[Selected extract Boundary: Start]
Mrs. Gecy initiated this action in June 1977 to set the release aside on the ground of mutual mistake of a material fact.
Both parties moved before the lower court for summary judgment under Circuit Court Rule 44. The trial judge granted summary judgment for Mrs. Gecy and this appeal by Prudential and the Harpers followed.
On appeal from an order of the lower court granting or denying a motion for summary judgment, this court will review the evidence and all reasonable inferences 'therefrom in the light most favorable to the party opposing the motion. Summary judgment should be granted only when it is clear there is no genuine issue as to any material fact and the moving party is entitled to judgment as a matter of law. Hyder v. Jones, 271 S. C. 85, 245 S. E. (2d) 123 (1978).
An action to set aside a release on the ground of mutual mistake is a proceeding in equity. Turner v. Washington Realty Co., 128 S. C. 271, 122 S. E. 768 (1924). As this case was heard by the trial judge without a reference, we may find the facts in accordance with our own view of the preponderance of the evidence. Townes Assoc. Ltd. v. City of Greenville, 266 S. C. 81, 221 S. E. (2d) 773 (1976).
This appeal may be resolved without determining whether the parties negotiated a settlement while laboring under a mutual mistake of fact regarding the nature and extent of Mrs. Gecy’s injuries. Thus, for the purposes of this appeal we will assume that the damage to Mrs. Gecy’s lumbar disc was an unknown injury and that both parties mistakenly believed Mrs. Gecy had suffered only non-permanent neck and back strain.
A clear and correct statement of the law applicable to the avoidance of a release for personal injuries on the ground of mistake was summarized by the Supreme Court of Minnesota in Schmidt v. Smith, 216 N. W. (2d) 669 (1974) as follows:
If there is to be avoidance of a release on the ground of mistake, it must be based upon a finding of unknown injuries that were in existence and were not within the contemplation of the parties when the settlement was agreed upon. But if the parties did in fact intentionally agree upon a settlement for unknown injuries, the release will be binding. 216 N. W. (2d) at 672.
See also: Myers v. Fecker Co., 252 N. W. (2d) 595 (Minn. 1977); Marshall v. Cundiff, 211 Va. 673, 180 S. E. (2d) 229 (1971); Sloan v. Standard Oil Co., 177 Ohio St. 149, 203 N. E. (2d) 237 (1964); Anno. 71 A. L. R. (2d) 82; 76 C. J. S. Release § 25; 66 Am. Jur. (2d) Release § 32.
[Selected extract Boundary: End]
[Records provided Boundary: Start]
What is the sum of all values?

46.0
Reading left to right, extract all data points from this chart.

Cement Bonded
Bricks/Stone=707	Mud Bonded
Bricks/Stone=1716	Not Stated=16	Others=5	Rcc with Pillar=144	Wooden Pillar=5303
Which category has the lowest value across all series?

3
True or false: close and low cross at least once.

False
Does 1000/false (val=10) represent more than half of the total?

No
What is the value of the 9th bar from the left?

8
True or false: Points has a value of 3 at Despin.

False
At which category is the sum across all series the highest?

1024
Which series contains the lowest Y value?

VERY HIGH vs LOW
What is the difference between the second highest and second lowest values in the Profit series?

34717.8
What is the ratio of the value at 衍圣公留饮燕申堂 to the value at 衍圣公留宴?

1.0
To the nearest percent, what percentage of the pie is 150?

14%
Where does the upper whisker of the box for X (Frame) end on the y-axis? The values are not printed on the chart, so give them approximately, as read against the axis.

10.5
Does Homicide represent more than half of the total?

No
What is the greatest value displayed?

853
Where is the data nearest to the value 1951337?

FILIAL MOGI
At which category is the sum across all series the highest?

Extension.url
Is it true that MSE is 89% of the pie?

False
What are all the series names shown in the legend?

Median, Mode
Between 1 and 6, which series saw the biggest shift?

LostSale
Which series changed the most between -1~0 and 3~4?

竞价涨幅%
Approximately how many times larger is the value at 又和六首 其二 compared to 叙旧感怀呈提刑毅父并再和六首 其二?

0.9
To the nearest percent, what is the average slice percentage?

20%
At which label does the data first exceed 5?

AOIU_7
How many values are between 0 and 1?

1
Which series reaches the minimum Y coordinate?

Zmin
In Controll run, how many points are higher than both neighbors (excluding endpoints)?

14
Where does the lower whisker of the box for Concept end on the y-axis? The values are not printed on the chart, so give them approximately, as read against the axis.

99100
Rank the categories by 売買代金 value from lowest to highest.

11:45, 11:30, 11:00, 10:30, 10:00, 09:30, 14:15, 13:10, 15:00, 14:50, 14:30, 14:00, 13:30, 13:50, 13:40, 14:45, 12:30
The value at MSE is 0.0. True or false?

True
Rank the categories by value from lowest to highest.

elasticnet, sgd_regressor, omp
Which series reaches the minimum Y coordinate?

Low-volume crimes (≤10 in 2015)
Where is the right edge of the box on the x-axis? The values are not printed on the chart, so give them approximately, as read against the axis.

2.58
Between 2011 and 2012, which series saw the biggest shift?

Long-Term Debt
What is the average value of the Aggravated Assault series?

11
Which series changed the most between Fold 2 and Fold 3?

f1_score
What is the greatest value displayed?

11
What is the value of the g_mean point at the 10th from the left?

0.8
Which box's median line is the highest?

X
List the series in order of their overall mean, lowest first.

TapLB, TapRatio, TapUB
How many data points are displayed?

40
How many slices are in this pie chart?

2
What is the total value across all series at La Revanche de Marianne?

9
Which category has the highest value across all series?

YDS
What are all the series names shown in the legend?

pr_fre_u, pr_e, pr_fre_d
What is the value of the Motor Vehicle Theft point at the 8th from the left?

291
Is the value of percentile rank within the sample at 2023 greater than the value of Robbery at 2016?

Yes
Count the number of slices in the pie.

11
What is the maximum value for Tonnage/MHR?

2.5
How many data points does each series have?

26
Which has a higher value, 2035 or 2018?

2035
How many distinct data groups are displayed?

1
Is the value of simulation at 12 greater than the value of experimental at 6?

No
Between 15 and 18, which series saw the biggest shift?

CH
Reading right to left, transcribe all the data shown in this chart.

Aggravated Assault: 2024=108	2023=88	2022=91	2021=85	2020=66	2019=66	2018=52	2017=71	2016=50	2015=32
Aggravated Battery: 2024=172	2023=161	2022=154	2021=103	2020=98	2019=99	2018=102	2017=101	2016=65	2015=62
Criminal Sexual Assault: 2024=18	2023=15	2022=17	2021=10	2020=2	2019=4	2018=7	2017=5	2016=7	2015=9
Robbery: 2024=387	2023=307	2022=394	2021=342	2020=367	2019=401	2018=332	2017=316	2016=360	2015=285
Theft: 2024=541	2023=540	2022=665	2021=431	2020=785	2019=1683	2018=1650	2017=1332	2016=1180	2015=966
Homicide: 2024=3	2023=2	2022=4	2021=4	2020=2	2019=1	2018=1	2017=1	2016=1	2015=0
[Records provided Boundary: End]
> **Problems to solve**:
(1) According to the court opinion, on what ground did Mrs. Gecy seek to set the release aside?
(2) Reproduce the stretch of the court opinion from "On appeal from" through "(2d) 123 (1978).".
(3) Resume the court opinion on the release for personal injuries from the point where it stops.

> **Answer section**:
(1) Mutual mistake of a material fact.

(2)
On appeal from an order of the lower court granting or denying a motion for summary judgment, this court will review the evidence and all reasonable inferences 'therefrom in the light most favorable to the party opposing the motion. Summary judgment should be granted only when it is clear there is no genuine issue as to any material fact and the moving party is entitled to judgment as a matter of law. Hyder v. Jones, 271 S. C. 85, 245 S. E. (2d) 123 (1978).

(3)
We agree with this statement of the law and adopt it as the rule in this State.
Here, the parties agreed upon a settlement after deliberate negotiations. Mrs. Gecy was represented by counsel and she executed the release at her own convenience outside the presence and without the influence of Prudential’s agent. The release is contained wholly on the face of one piece of paper and plainly states that subsequently discovered unknown injuries are covered by the release. While we recognize that equity may look beyond the wording of the release to determine whether the parties actually intended the release to cover subsequently discovered unknown injuries, Sloan v. Standard Oil Co., supra; 30 C. J. S. Equity § 47; 27 Am. Jur. (2d) Equity § 35, Mrs. Gecy did not ask the lower court to exercise its equity power in this fashion. Mrs. Gecy neither alleged in her complaint nor offered evidence to establish that the release was not intended to cover unknown injuries. On this record we can only conclude that the parties intended that all claims for injuries would be relinquished.
In view of the parties’ agreement that the release would cover unknown injuries, the lower court erred by granting respondent’s motion for summary judgment and by denying appellants’ motions for summary judgment.
Accordingly, the order of the lower court granting respondent’s motion for summary judgment is reversed and the case is remanded for entry of summary judgment for appellants.
Reversed and remanded.
Lewis, C. J., and Littlejohn and Rhodes, JJ., concur.
Ness, J., dissents.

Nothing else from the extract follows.